- Aim -
Which lines of the material contain the string "depth"? Return each of them in full.

━━ Data shown

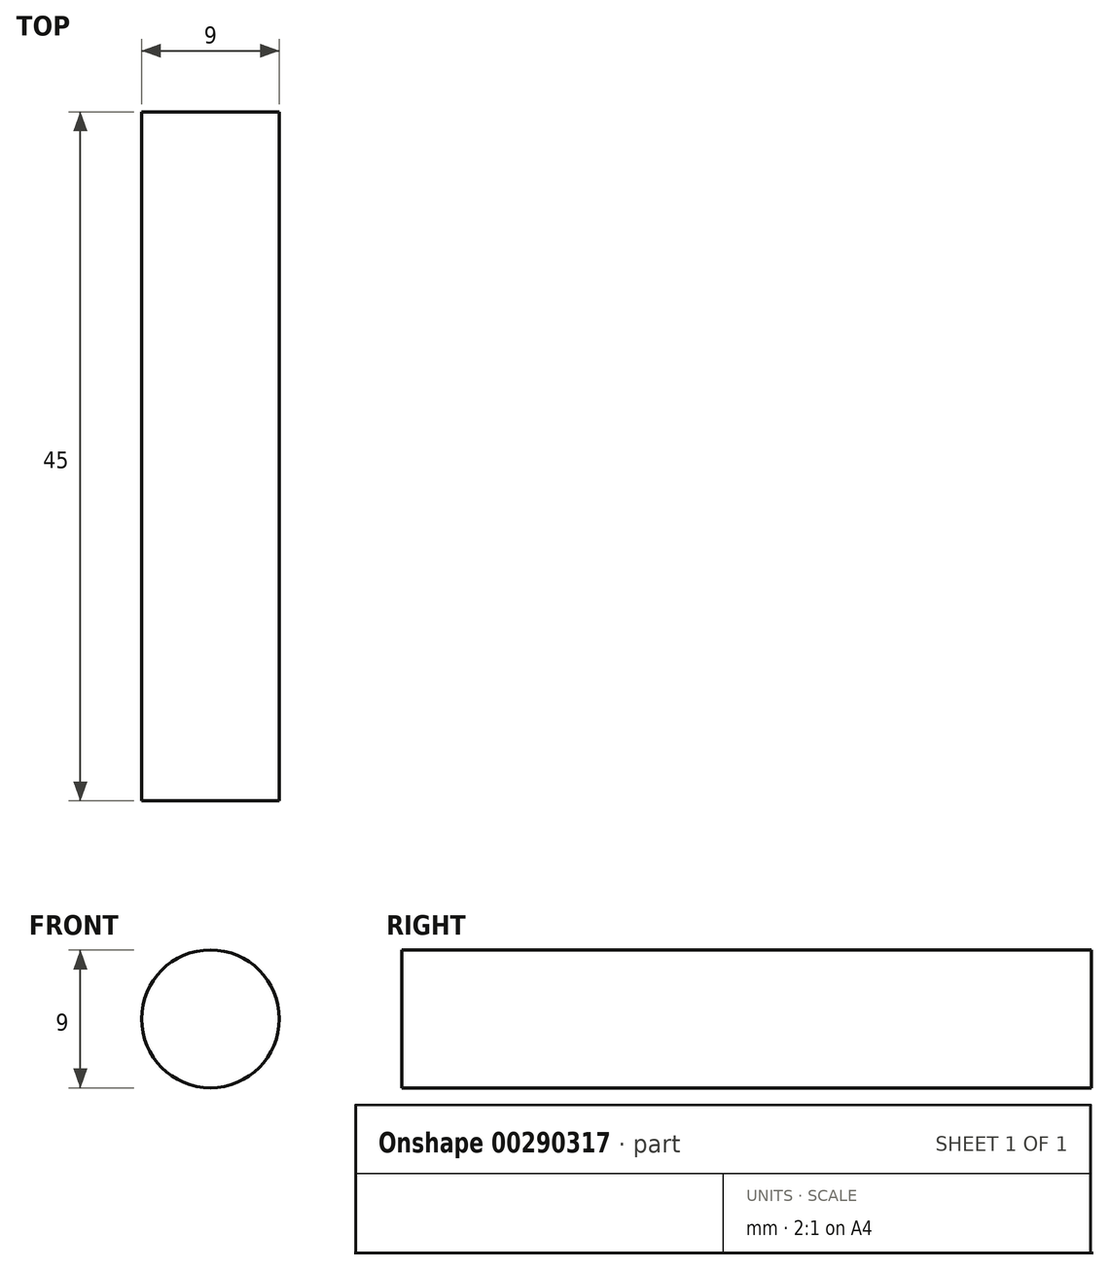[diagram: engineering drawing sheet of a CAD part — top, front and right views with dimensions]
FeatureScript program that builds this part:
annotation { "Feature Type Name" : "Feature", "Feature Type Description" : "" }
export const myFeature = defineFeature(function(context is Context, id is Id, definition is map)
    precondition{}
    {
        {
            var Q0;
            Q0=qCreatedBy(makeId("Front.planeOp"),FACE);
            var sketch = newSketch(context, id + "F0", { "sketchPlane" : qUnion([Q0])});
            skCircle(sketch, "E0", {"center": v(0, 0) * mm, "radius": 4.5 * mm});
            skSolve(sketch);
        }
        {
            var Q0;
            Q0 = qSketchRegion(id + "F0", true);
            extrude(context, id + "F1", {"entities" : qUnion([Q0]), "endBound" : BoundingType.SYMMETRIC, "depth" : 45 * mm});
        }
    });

━━━━
━━ Data shown

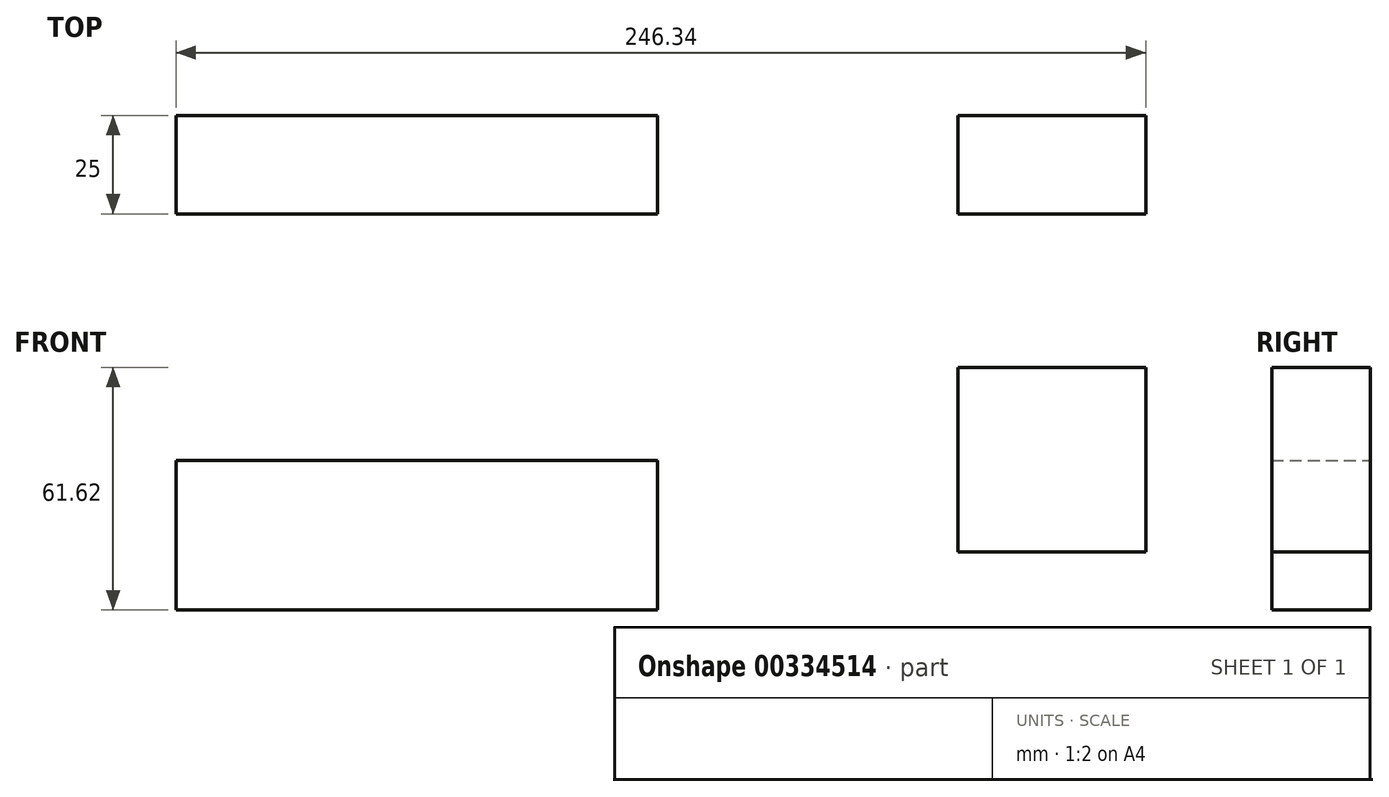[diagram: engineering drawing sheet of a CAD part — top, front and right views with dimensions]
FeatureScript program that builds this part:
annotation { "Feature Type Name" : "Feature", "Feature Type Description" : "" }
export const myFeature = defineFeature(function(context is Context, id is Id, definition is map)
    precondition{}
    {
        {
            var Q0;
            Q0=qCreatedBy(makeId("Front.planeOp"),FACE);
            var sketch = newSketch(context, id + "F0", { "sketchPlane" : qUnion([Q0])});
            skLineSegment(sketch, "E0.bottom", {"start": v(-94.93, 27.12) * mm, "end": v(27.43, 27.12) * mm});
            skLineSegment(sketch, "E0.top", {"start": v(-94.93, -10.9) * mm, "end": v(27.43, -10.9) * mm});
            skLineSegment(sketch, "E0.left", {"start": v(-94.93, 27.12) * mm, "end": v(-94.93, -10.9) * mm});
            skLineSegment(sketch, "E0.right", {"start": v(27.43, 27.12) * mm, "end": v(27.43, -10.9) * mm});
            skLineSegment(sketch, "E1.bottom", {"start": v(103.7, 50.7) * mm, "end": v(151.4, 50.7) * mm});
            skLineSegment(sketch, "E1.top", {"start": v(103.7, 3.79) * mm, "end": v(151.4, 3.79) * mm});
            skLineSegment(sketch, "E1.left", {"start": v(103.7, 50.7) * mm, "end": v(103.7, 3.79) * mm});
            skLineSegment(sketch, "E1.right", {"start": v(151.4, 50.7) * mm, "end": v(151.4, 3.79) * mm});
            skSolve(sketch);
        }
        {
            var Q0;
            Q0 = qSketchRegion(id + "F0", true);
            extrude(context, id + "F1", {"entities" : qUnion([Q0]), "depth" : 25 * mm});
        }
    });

━━━━
━━ Data shown

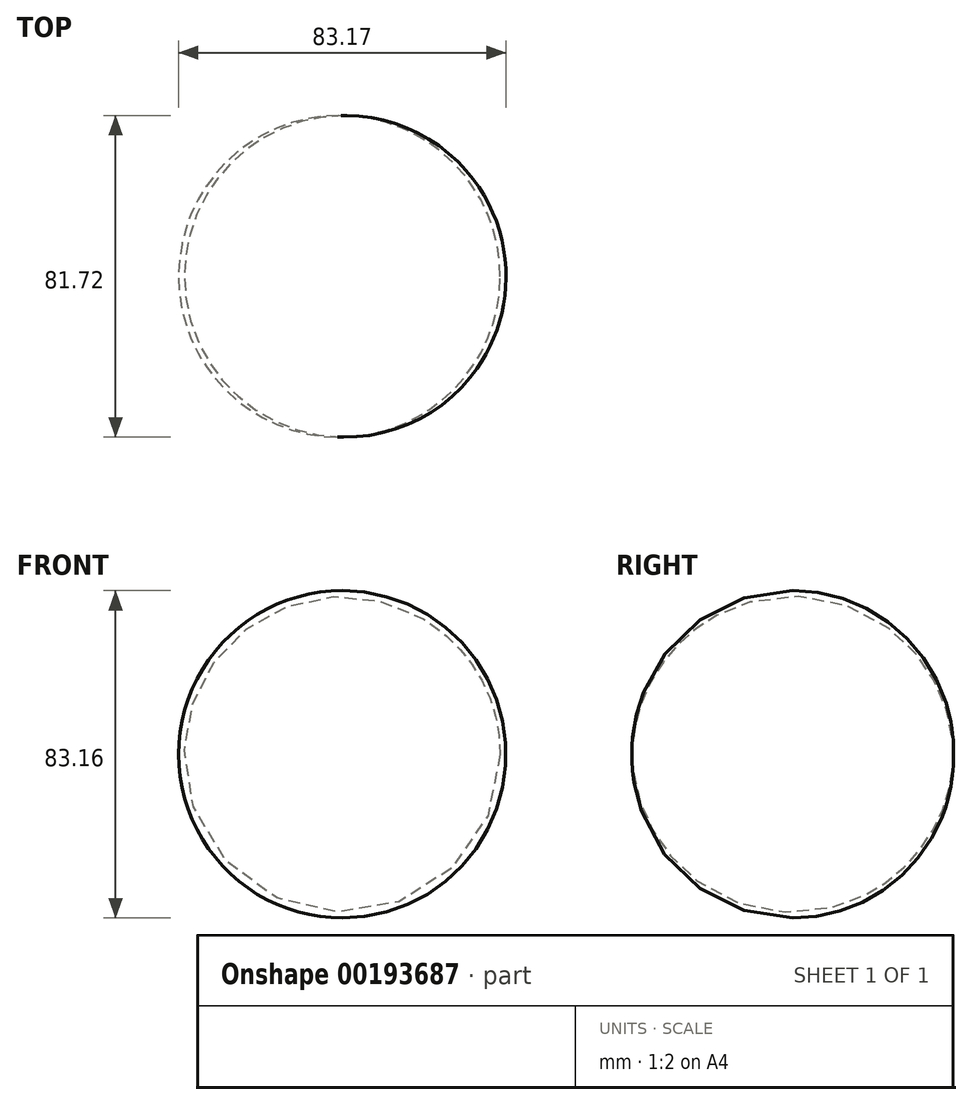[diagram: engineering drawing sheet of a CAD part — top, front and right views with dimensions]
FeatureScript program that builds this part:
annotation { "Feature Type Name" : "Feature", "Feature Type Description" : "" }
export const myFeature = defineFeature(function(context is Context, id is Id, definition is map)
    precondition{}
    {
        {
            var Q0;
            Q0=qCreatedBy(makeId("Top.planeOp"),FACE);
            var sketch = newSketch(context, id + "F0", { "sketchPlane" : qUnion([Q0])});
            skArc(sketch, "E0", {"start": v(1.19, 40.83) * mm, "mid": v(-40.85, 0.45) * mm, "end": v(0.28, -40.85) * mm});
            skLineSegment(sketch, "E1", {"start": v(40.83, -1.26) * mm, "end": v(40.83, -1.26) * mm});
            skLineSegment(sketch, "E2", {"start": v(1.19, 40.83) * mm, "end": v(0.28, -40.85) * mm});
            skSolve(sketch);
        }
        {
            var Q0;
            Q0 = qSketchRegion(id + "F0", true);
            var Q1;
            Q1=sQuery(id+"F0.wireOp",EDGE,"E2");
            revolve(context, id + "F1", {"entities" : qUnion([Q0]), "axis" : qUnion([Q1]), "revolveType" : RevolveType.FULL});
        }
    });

━━━━

- Result of the exercise -
            extrude(context, id + "F1", {"entities" : qUnion([Q0]), "endBound" : BoundingType.SYMMETRIC, "depth" : 45 * mm});
            extrude(context, id + "F1", {"entities" : qUnion([Q0]), "depth" : 25 * mm});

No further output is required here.